* [What you should do]
Update the material below by replacing every occurrence of "catalogue / barcode" with "catalog number", and leave all other text unchanged.
begin Entries provided
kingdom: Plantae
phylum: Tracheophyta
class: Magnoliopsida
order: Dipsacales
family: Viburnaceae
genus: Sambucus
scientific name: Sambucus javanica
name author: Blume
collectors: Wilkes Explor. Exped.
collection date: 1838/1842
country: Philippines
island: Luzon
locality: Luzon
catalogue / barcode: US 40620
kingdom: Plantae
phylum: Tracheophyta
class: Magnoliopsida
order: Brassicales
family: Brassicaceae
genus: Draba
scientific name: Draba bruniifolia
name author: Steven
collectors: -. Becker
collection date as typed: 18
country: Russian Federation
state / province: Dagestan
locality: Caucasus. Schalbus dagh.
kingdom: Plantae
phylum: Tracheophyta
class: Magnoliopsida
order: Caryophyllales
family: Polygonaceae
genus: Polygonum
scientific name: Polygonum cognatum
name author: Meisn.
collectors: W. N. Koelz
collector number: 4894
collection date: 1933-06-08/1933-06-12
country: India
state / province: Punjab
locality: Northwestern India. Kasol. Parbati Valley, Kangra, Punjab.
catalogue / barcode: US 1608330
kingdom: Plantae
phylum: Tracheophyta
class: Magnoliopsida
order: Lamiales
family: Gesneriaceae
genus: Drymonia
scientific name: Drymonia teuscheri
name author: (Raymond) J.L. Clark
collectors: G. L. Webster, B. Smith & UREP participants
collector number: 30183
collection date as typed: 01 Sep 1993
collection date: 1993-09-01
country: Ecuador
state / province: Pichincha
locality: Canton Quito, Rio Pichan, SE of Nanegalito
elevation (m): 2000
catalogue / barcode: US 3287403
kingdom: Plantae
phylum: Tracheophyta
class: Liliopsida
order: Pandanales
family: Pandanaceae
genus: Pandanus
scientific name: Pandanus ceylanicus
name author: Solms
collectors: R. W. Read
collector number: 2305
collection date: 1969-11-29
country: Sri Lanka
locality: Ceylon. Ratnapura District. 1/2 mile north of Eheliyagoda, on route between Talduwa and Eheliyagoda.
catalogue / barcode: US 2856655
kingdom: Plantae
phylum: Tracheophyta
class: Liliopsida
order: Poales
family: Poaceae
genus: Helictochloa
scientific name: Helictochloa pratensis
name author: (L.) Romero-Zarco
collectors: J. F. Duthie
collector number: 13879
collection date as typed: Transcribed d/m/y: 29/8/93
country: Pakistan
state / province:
end Entries provided
* [Answer for this exercise]
kingdom: Plantae
phylum: Tracheophyta
class: Magnoliopsida
order: Dipsacales
family: Viburnaceae
genus: Sambucus
scientific name: Sambucus javanica
name author: Blume
collectors: Wilkes Explor. Exped.
collection date: 1838/1842
country: Philippines
island: Luzon
locality: Luzon
catalog number: US 40620
kingdom: Plantae
phylum: Tracheophyta
class: Magnoliopsida
order: Brassicales
family: Brassicaceae
genus: Draba
scientific name: Draba bruniifolia
name author: Steven
collectors: -. Becker
collection date as typed: 18
country: Russian Federation
state / province: Dagestan
locality: Caucasus. Schalbus dagh.
kingdom: Plantae
phylum: Tracheophyta
class: Magnoliopsida
order: Caryophyllales
family: Polygonaceae
genus: Polygonum
scientific name: Polygonum cognatum
name author: Meisn.
collectors: W. N. Koelz
collector number: 4894
collection date: 1933-06-08/1933-06-12
country: India
state / province: Punjab
locality: Northwestern India. Kasol. Parbati Valley, Kangra, Punjab.
catalog number: US 1608330
kingdom: Plantae
phylum: Tracheophyta
class: Magnoliopsida
order: Lamiales
family: Gesneriaceae
genus: Drymonia
scientific name: Drymonia teuscheri
name author: (Raymond) J.L. Clark
collectors: G. L. Webster, B. Smith & UREP participants
collector number: 30183
collection date as typed: 01 Sep 1993
collection date: 1993-09-01
country: Ecuador
state / province: Pichincha
locality: Canton Quito, Rio Pichan, SE of Nanegalito
elevation (m): 2000
catalog number: US 3287403
kingdom: Plantae
phylum: Tracheophyta
class: Liliopsida
order: Pandanales
family: Pandanaceae
genus: Pandanus
scientific name: Pandanus ceylanicus
name author: Solms
collectors: R. W. Read
collector number: 2305
collection date: 1969-11-29
country: Sri Lanka
locality: Ceylon. Ratnapura District. 1/2 mile north of Eheliyagoda, on route between Talduwa and Eheliyagoda.
catalog number: US 2856655
kingdom: Plantae
phylum: Tracheophyta
class: Liliopsida
order: Poales
family: Poaceae
genus: Helictochloa
scientific name: Helictochloa pratensis
name author: (L.) Romero-Zarco
collectors: J. F. Duthie
collector number: 13879
collection date as typed: Transcribed d/m/y: 29/8/93
country: Pakistan
state / province:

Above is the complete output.